The first four hours of our drive to base camp is deceiving. There is nowhere in the World to see scenery like this, all made of snow and ice. We drive at speeds topping off just over 60km\hr. At this rate we can make it in four hours. Four will become eight. At midpoint, whiteout. It snows so hard and the winds are blowing at least 40 miles an hour. Despite all my gear for this weather, I am bitterly cold. Freezing is no longer an adjective that applies. Freezing is tragically laughable at this point. These are subzero temperatures at their most severe.

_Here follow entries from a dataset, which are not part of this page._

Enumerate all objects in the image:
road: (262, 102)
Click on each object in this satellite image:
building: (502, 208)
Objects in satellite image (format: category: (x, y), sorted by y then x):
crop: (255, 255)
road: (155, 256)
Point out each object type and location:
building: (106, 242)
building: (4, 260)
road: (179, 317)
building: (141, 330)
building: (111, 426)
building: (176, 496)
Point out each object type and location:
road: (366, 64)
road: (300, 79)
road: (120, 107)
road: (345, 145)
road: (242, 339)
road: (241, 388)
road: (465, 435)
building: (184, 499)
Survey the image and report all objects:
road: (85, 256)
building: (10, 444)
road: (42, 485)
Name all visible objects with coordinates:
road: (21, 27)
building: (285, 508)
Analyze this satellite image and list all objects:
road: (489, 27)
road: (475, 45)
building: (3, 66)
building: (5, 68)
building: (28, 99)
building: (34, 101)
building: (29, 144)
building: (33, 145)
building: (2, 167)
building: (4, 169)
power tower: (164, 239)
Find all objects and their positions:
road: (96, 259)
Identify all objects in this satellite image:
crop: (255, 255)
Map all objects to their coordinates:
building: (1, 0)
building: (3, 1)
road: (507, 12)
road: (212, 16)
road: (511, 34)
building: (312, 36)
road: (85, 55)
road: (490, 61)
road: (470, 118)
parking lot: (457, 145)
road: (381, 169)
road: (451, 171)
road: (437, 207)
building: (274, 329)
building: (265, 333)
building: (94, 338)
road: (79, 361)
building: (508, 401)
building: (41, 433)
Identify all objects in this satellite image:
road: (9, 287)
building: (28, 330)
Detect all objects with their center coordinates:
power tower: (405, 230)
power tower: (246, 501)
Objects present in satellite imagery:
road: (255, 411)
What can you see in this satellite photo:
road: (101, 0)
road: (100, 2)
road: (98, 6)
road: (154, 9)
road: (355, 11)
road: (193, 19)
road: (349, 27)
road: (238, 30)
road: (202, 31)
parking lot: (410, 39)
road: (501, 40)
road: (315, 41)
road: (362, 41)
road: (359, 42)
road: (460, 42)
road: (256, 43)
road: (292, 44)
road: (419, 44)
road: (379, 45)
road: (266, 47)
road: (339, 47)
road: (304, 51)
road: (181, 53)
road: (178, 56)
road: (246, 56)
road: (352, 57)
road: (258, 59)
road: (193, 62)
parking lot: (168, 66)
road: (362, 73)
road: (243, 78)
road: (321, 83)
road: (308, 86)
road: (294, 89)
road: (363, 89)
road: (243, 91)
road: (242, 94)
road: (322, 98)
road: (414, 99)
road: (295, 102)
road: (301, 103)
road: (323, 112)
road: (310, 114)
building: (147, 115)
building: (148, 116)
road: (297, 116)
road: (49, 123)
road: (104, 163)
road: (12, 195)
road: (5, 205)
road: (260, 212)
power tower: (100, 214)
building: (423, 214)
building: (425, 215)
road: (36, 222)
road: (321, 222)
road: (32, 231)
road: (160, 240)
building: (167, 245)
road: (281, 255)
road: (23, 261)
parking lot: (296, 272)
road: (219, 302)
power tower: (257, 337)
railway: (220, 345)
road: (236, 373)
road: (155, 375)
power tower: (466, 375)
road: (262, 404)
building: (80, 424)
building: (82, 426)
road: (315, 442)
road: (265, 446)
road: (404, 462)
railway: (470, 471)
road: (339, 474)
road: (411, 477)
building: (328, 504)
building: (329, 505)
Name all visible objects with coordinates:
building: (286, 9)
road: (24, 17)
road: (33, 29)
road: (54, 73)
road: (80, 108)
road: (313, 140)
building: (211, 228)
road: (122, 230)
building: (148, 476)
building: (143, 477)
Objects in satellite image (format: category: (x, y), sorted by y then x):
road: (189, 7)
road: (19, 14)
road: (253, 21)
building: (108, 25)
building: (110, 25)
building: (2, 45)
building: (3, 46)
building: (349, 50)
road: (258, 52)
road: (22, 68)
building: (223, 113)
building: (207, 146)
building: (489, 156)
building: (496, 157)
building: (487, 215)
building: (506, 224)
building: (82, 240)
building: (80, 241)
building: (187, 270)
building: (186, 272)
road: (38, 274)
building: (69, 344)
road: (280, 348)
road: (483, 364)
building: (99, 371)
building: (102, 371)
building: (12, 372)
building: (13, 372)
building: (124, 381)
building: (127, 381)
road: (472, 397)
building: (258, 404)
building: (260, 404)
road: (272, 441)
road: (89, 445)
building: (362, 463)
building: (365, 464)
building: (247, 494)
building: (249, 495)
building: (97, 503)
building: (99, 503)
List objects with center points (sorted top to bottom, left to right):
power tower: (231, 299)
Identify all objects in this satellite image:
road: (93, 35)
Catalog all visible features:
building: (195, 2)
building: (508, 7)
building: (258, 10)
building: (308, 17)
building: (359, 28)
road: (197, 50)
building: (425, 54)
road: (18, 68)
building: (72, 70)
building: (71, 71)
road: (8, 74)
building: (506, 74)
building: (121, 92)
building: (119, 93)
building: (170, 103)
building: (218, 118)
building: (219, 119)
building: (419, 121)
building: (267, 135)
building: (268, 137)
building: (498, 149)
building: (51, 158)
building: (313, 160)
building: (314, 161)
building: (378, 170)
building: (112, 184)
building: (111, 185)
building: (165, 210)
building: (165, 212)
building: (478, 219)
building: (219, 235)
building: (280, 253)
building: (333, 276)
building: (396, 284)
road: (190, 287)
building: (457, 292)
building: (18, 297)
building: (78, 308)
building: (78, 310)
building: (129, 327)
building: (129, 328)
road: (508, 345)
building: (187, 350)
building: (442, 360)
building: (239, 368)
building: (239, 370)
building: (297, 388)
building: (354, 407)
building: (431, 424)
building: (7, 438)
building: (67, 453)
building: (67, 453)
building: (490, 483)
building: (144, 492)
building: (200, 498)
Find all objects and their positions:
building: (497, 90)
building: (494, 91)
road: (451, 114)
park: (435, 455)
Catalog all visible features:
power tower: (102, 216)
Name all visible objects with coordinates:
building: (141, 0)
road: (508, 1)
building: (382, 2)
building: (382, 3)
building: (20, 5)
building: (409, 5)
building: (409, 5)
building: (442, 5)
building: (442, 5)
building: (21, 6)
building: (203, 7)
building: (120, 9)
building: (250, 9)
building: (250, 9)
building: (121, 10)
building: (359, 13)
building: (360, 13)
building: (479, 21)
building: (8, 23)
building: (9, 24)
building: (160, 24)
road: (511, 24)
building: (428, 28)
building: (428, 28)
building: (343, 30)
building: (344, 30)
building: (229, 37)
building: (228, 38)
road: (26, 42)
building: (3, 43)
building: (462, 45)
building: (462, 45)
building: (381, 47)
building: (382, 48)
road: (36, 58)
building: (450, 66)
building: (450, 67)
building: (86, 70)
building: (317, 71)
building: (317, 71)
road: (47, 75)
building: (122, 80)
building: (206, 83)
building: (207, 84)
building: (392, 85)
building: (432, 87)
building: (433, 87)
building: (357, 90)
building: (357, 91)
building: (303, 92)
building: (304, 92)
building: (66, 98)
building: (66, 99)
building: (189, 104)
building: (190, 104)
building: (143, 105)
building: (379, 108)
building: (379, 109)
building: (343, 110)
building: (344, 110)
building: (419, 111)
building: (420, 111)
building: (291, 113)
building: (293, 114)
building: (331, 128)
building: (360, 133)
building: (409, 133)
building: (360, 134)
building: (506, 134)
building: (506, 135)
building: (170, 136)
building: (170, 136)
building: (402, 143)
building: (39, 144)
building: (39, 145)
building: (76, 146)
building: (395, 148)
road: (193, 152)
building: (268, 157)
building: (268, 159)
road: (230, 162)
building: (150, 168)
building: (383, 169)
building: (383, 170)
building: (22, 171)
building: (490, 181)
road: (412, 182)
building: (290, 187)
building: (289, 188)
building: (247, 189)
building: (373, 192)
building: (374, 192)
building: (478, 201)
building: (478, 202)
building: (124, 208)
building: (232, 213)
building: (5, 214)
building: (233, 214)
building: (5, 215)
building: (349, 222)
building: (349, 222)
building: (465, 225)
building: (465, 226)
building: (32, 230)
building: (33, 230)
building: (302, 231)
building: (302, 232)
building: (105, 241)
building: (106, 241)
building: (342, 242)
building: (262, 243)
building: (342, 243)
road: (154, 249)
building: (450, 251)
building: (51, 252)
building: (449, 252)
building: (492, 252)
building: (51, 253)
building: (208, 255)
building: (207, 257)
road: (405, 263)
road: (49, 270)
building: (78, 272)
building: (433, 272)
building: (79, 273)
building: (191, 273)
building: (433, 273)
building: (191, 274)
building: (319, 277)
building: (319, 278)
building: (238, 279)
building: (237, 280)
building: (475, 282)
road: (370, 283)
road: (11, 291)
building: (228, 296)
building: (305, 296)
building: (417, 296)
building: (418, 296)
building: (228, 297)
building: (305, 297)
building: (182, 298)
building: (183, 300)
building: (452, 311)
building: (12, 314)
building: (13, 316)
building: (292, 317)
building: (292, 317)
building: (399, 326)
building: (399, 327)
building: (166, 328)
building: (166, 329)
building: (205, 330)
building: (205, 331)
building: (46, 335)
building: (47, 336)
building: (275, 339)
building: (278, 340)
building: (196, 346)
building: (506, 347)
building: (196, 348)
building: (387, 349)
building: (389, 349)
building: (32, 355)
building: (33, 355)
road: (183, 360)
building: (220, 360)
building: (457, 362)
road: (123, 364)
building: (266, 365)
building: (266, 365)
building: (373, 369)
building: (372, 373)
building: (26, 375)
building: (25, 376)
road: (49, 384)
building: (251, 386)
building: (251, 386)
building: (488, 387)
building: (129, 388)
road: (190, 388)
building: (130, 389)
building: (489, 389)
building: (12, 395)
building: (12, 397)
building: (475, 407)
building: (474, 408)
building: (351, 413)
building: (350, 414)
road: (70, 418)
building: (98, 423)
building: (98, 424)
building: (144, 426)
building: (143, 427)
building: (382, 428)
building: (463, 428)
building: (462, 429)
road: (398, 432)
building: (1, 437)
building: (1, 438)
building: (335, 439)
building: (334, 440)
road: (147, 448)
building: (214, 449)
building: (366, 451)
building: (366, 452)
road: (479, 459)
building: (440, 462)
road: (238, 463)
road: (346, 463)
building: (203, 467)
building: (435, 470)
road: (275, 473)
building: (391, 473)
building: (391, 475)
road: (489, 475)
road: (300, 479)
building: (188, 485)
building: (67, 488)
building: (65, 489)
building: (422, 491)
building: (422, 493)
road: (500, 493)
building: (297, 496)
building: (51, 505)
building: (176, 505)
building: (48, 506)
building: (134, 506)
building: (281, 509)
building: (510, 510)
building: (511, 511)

We may be driving considerably slower, but it is sheer terror. This is rugged terrain. But I cannot see any of it. I cannot anticipate it to slow down or speed up a mountainside without becoming stuck. I cannot see the slope in order to lean over the machine in the opposite direction and keep it from rolling over. Remarkably I only roll my vehicle twice on the way to our campsite. I cannot feel the pain of being thrown and landing where I cannot see, either because it is so damn cold or because my fear is all I can concentrate on. I can only see a dot of light in front of me, which I know to be Audun's snowmobile and I try to regulate my speed by staying the same distance from that dot of light as we push on. I have now come to ask myself the question I will repeat in my head over and over for a week: Why?